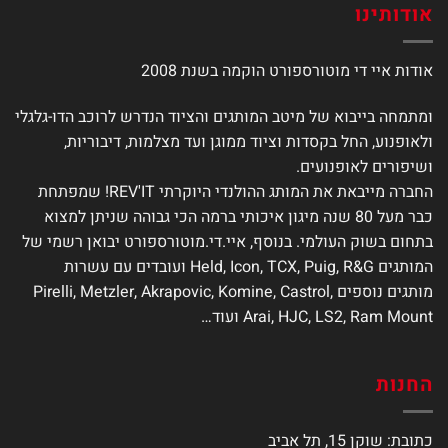
ניתן
אודותינו
לבחור
את
אודות איי די מוטורספורט הוקמה בשנת 2008
האפשרויות
בעמוד
המוצר
ומתמחה בייבוא של מיטב המותגים והציוד הנדרש לרוכב הדו-גלגלי
ולאופנוע, החל בקסדות וציוד ממוגן ועד מצלמות, דיבוריות,
ושיפורים לאופנועים.
החברה מייבאת את המותג ההולנדי היוקרתי REV'IT! שמפתחת
כבר מעל 80 שנה מיגון איכותי ברמה הכי גבוהה שניתן למצוא
בתחום בשוק העולמי. בנוסף, איי.די.מוטורספורט יבואן רשמי של
המותגים Held, Icon, TCX, Puig, R&G ועובדים עם עשרות
מותגים נוספים Pirelli, Metzler, Akrapovic, Komine, Castrol,
Arai, HJC, LS2, Ram Mount ועוד…
החנות
כתובת: שוקן 15, תל אביב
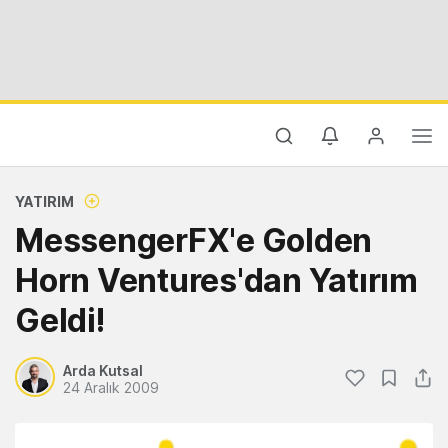
YATIRIM
MessengerFX'e Golden
Horn Ventures'dan Yatırım
Geldi!
Arda Kutsal
24 Aralık 2009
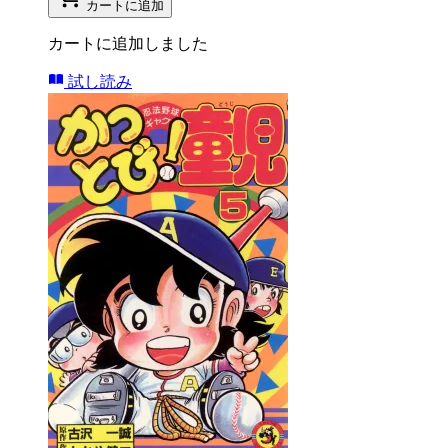
カートに追加
カートに追加しました
試し読み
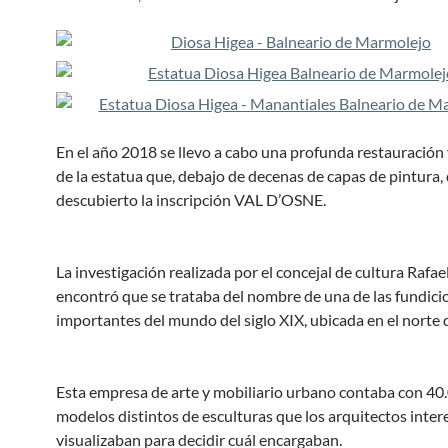
En el año 2018 se llevo a cabo una profunda restauración 
de la estatua que, debajo de decenas de capas de pintura, 
descubierto la inscripción VAL D’OSNE.
La investigación realizada por el concejal de cultura Rafae
encontró que se trataba del nombre de una de las fundic
importantes del mundo del siglo XIX, ubicada en el norte 
Esta empresa de arte y mobiliario urbano contaba con 40
modelos distintos de esculturas que los arquitectos inte
visualizaban para decidir cuál encargaban.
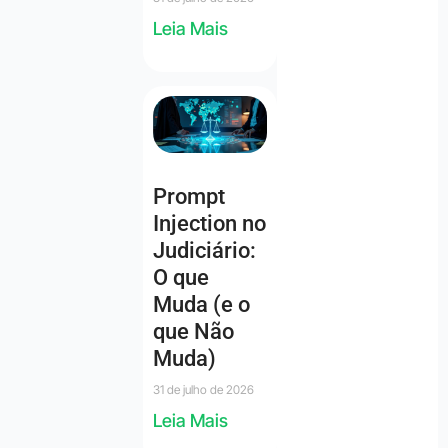
Leia Mais
Prompt
Injection no
Judiciário:
O que
Muda (e o
que Não
Muda)
31 de julho de 2026
Leia Mais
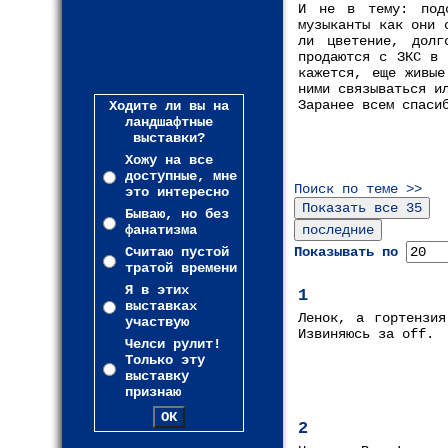
И не в тему: подс
музыканты как они 
ли цветение, дол
продаются с ЗКС в 
кажется, еще живые
ними связываться и
Заранее всем спаси
Ходите ли вы на
ландшафтные
выставки?
Хожу на все
доступные, мне
Поиск по теме >>
это интересно
Бываю, но без
фанатизма
Считаю пустой
Показывать по
тратой времени
Я в этих
1
выставках
Ленок, а гортензия
участвую
Извиняюсь за off.
Челси рулит!
Только эту
выставку
признаю
2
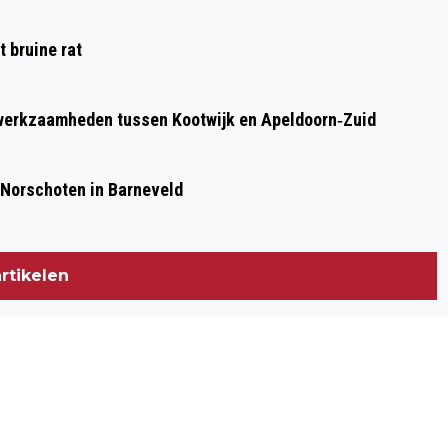
 bruine rat
werkzaamheden tussen Kootwijk en Apeldoorn‐Zuid
 Norschoten in Barneveld
rtikelen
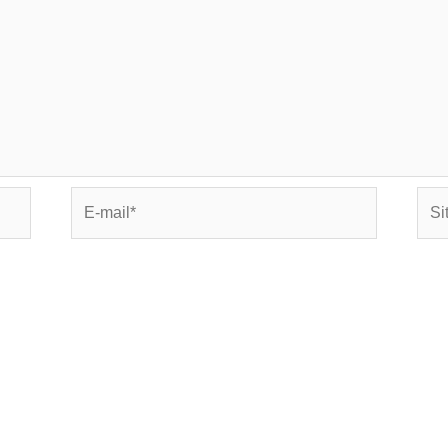
E-
Site
mail*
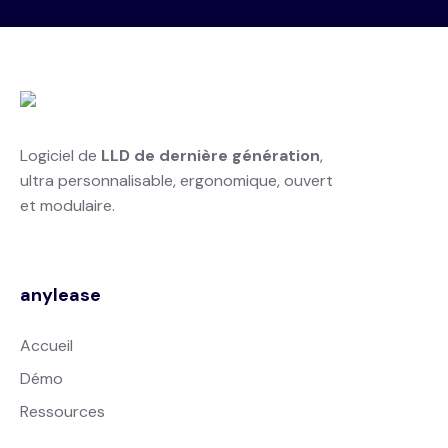
Logiciel de
LLD de dernière génération
,
ultra personnalisable, ergonomique, ouvert
et modulaire.
anylease
Accueil
Démo
Ressources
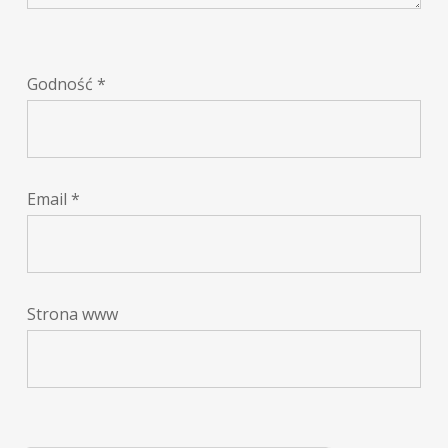
Godność
*
Email
*
Strona www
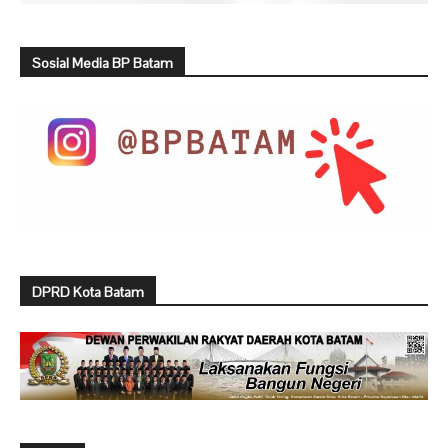
Sosial Media BP Batam
DPRD Kota Batam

- Work instruction
Look through the entries above. Copy each line in which the string "מוטורספורט" occurs.

- Response area
אודות איי די מוטורספורט הוקמה בשנת 2008
בתחום בשוק העולמי. בנוסף, איי.די.מוטורספורט יבואן רשמי של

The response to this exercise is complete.